Shobhana Subramanian in Mumbai | November 02, 2004 12:28 IST

There's news for those of you who believe in parking your money in good old-fashioned fixed deposits. The Reserve Bank of India, through its mid-term Annual Policy statement last week, has allowed banks to offer a seven-day fixed deposit for amounts lower than Rs 15 lakh (Rs 1.5 million).

So even small depositor can access this product. While most banks are yet to introduce the product as they are weighing its pros and cons, IndusInd Bank has already done so.

It has launched a seven-day deposit carrying an interest rate of 4.25 per cent per annum. Bhaskar Ghose, managing director of the bank, said the aim is to cash in on the opportunity to grow IndusInd's retail deposits base.

Other bankers, however say that that when introduced, these seven-day FDs would be priced somewhere closer to the savings rate, which is currently at 3.5 per cent.

Before this, the minimum period for which you could put money was 15 days.
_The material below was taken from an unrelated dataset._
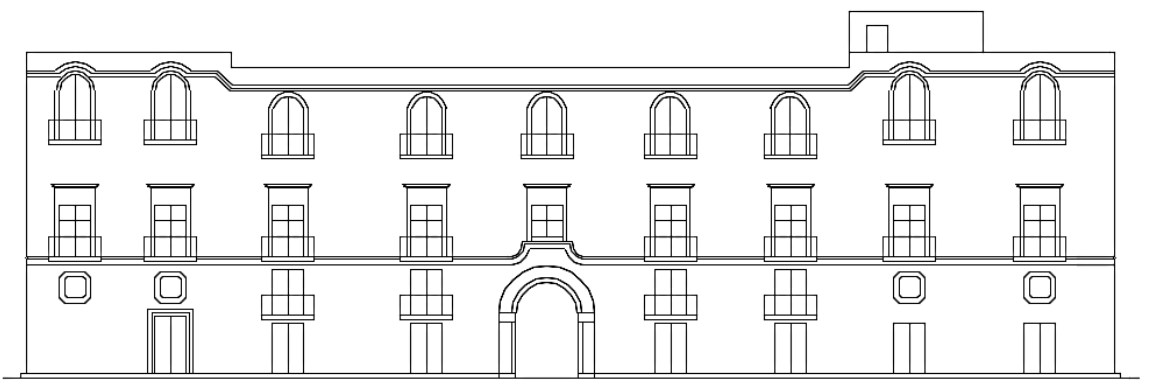
Figure 3. Building aggregate frontal view.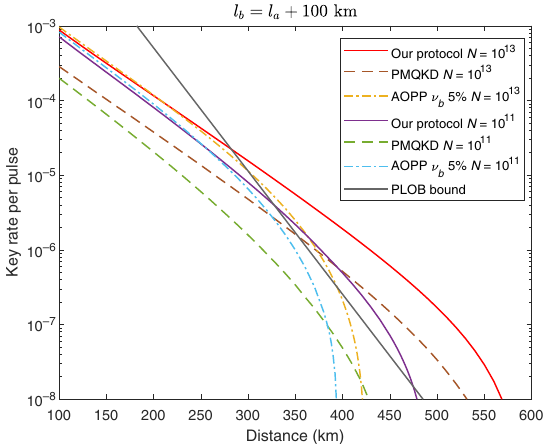
FIG. 10. Comparison of secret key rates of our protocol with arbitrary time matching, PMQKD, and AOPP versus transmis- sion distance in asymmetric channels. Our protocol exhibits a decent performance in asymmetric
If you leave money in your savings account, you earn 3.5 per cent per annum interest, on the minimum balance maintained in the first ten days of each month.

The interest is credited to your account semi-annually. The FD advantage is that the interest will be credited to your account after seven days and you can just let it be added to the principal and earn even more interest. In short, play the compounding card.

Remember, the tax that you pay on interest earned from an FD or a savings account is the same. Only, in the case of interest earned on a savings account, tax is not deducted at source by the bank, while in the case of an FD it is.

So if your banker offers you the same rate for a seven-day FD as that on your savings account, FDs are a better bet.

But, you could probably do better. You could, for instance put your money in a liquid scheme of a mutual fund. There are several advantages. The first, as the name of the scheme suggests, is liquidity.

In other words you can put your money for as short a time as one day or two days and withdraw it as and when you require.

According to Rajiv Anand, head, investments, Standard Chartered Bank, most funds give you cheques across the counter, at a specified time in the morning.

So there is no worry on that count. While it is true that you can request the bank to break the FD if you need the money, you will have to pay a penalty. Normally, banks tend to deduct a whole per cent as the penalty.

Second, the liquid scheme is more tax efficient. You earn a daily dividend and apart from the dividend distribution tax of 12.5 per cent, the returns are not taxed in your hands.

The interest you earn from an FD is taxed at the rate that you pay on your normal income, which could be 30 per cent at the highest level. The two per cent education cess is applicable to both products.

Finally, and most important, the returns from a liquid scheme should be better than that from an FD.

Liquid schemes or floaters have been giving returns in the region of four per cent per annum.

According to Anand, since they are less sensitive to interest rate changes because of the instruments that these funds invest in, the returns should be better than that offered by banks, especially since banks have other costs to take care of.

So together with the lower tax rate and liquid funds present you with a better option. Unless, of course banks are offering you significantly higher rates.